À l'heure où l'on génère des pages, des emails et des créas par prompt, la proximité devient un critère de recette. Les interfaces produites par IA échouent rarement sur le contenu, souvent sur la respiration : blocs collés, libellés flottants, hiérarchies d'espacement incohérentes. Les équipes qui industrialisent la génération d'UI l'ont compris en encodant leurs échelles d'espacement dans des design tokens que le modèle est contraint de respecter — la grille devient un contrat, pas une suggestion. Même enjeu côté conversationnel : une réponse de chatbot bien groupée (titre, blocs, aération) est comprise et créditée bien mieux que le même contenu en pavé continu.

Le risque spécifique tient à la recomposition dynamique.

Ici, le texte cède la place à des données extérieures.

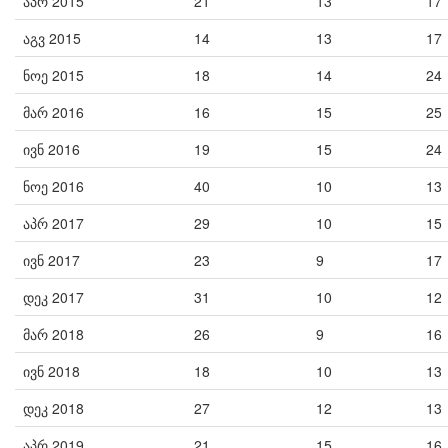
აპრ 2015
21
13
17
აგვ 2015
14
13
17
ნოე 2015
18
14
24
მარ 2016
16
15
25
ივნ 2016
19
15
24
ნოე 2016
40
10
13
აპრ 2017
29
10
15
ივნ 2017
23
9
17
დეკ 2017
31
10
12
მარ 2018
26
9
16
ივნ 2018
18
10
13
დეკ 2018
27
12
13
აპრ 2019
21
15
16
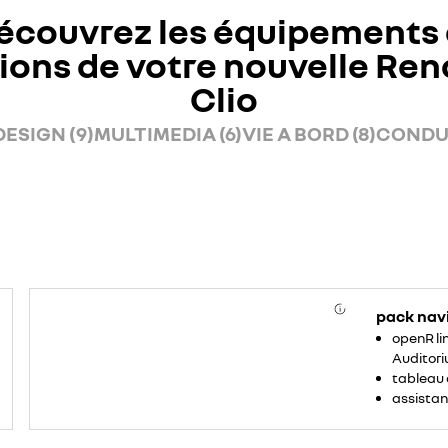
écouvrez les équipements 
ions de votre nouvelle Ren
Clio
DESIGN (9)
MULTIMEDIA (6)
VIE A BORD (8)
CONDUI
pack nav
openR lin
Auditori
tableau 
assistan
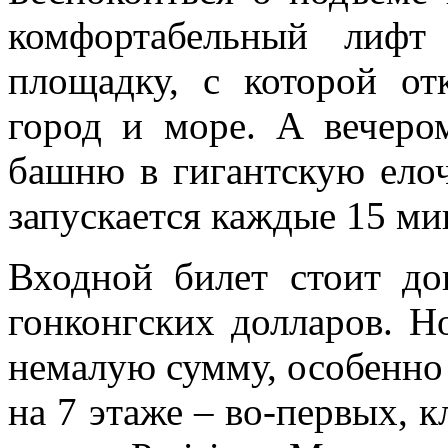
комфортабельный лифт
площадку, с которой от
город и море. А вечеро
башню в гигантскую ело
запускается каждые 15 ми
Входной билет стоит до
гонконгских долларов. Н
немалую сумму, особенно
на 7 этаже – во-первых, 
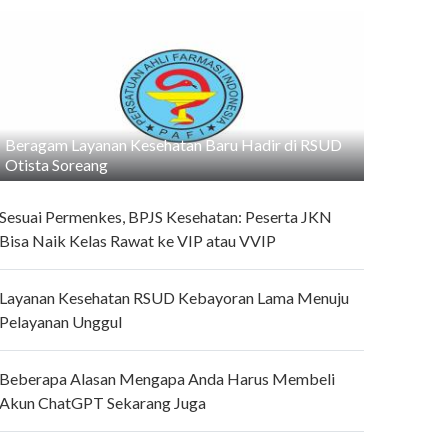
Beragam Layanan Kesehatan Baru Hadir di RSUD
Otista Soreang
Sesuai Permenkes, BPJS Kesehatan: Peserta JKN
Bisa Naik Kelas Rawat ke VIP atau VVIP
Layanan Kesehatan RSUD Kebayoran Lama Menuju
Pelayanan Unggul
Beberapa Alasan Mengapa Anda Harus Membeli
Akun ChatGPT Sekarang Juga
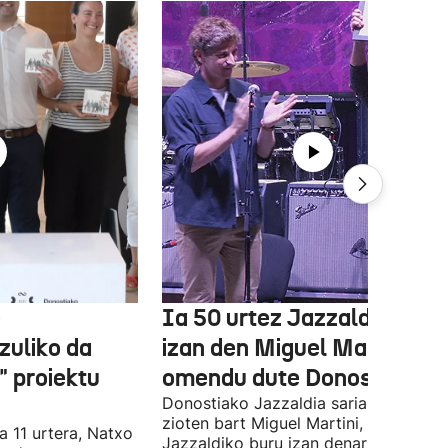
e
Ia 50 urtez Jazzaldiko bur
zuliko da
izan den Miguel Martin
 proiektu
omendu dute Donostian
Donostiako Jazzaldia saria eman
zioten bart Miguel Martini, ia 50 urte
a 11 urtera, Natxo
Jazzaldiko buru izan denari. Orain ar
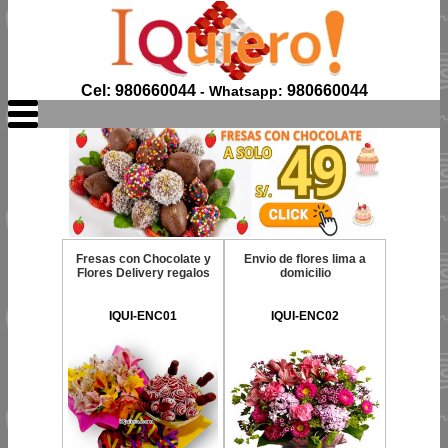
Cel: 980660044
980660044
- Whatsapp:
Fresas con Chocolate y
Envio de flores lima a
Flores Delivery regalos
domicilio
IQUI-ENC01
IQUI-ENC02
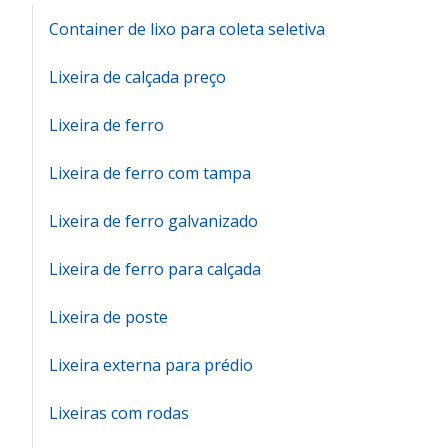
Container de lixo para coleta seletiva
Lixeira de calçada preço
Lixeira de ferro
Lixeira de ferro com tampa
Lixeira de ferro galvanizado
Lixeira de ferro para calçada
Lixeira de poste
Lixeira externa para prédio
Lixeiras com rodas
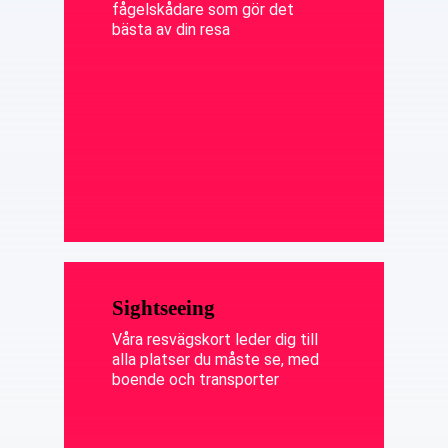
fågelskådare som gör det
bästa av din resa
Sightseeing
Våra resvägskort leder dig till
alla platser du måste se, med
boende och transporter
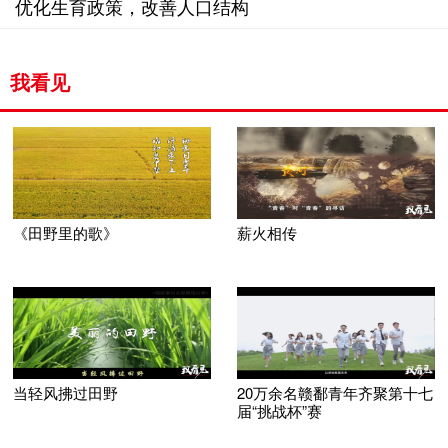
优化生育政策，改善人口结构
我看见
《田野里的歌》
薪火相传
当轻风拂过田野
20万余名赣鄱青年齐聚第十七
届“挑战杯”赛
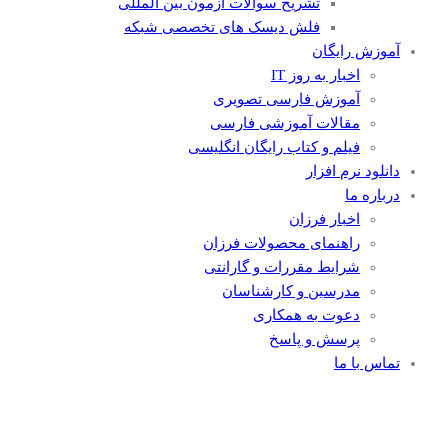
تشریح سوالات آزمون بین المللی
فلش دیسک های تخصصی شبکه
آموزش رایگان
اخبار به روز IT
آموزش فارسی تصویری
مقالات آموزشی فارسی
فیلم و کتاب رایگان انگلیسی
دانلود نرم افزار
درباره ما
اخبار فرزان
راهنمای محصولات فرزان
شرایط مقررات و گارانتی
مدرسین و کارشناسان
دعوت به همکاری
پرسش و پاسخ
تماس با ما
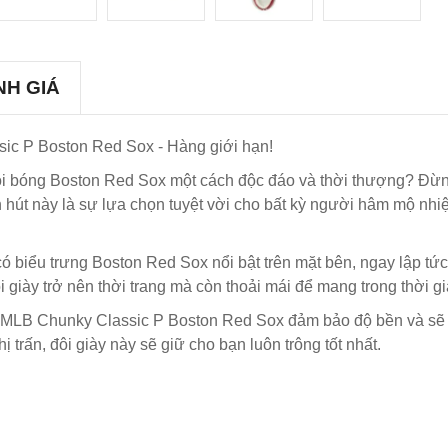
NH GIÁ
ic P Boston Red Sox - Hàng giới hạn!
đội bóng Boston Red Sox một cách độc đáo và thời thượng? Đừ
 hút này là sự lựa chọn tuyệt vời cho bất kỳ người hâm mộ nhi
y có biểu trưng Boston Red Sox nổi bật trên mặt bên, ngay lập 
 giày trở nên thời trang mà còn thoải mái để mang trong thời gi
 MLB Chunky Classic P Boston Red Sox đảm bảo độ bền và sẽ tồ
 trấn, đôi giày này sẽ giữ cho bạn luôn trông tốt nhất.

Quand la personnalisation ou les tests générateurs de variantes réagencent les blocs d'une page ou d'un email à la volée, ils peuvent briser des groupements porteurs de sens : une mention légale qui se colle à l'offre, un prix qui dérive vers le mauvais produit, et le lecteur infère une relation qui n'existe pas. À l'inverse, une marque qui audite systématiquement l'espacement de ses variantes générées transforme cette rigueur invisible en avantage : ses messages restent lisibles là où ceux des concurrents se brouillent.

06 · À retenir

  • L'espacement entre groupes doit être nettement supérieur à l'espacement au sein d'un groupe — sinon la structure ment.
  • Chaque libellé colle à son champ, chaque légende à son image : c'est la distance qui crée le lien, pas le balisage.
  • Avant d'ajouter un trait ou un cadre, essayer le blanc : c'est le séparateur le plus économe.
  • Re-vérifier tous les groupements à chaque point de rupture responsive et sur chaque variante générée.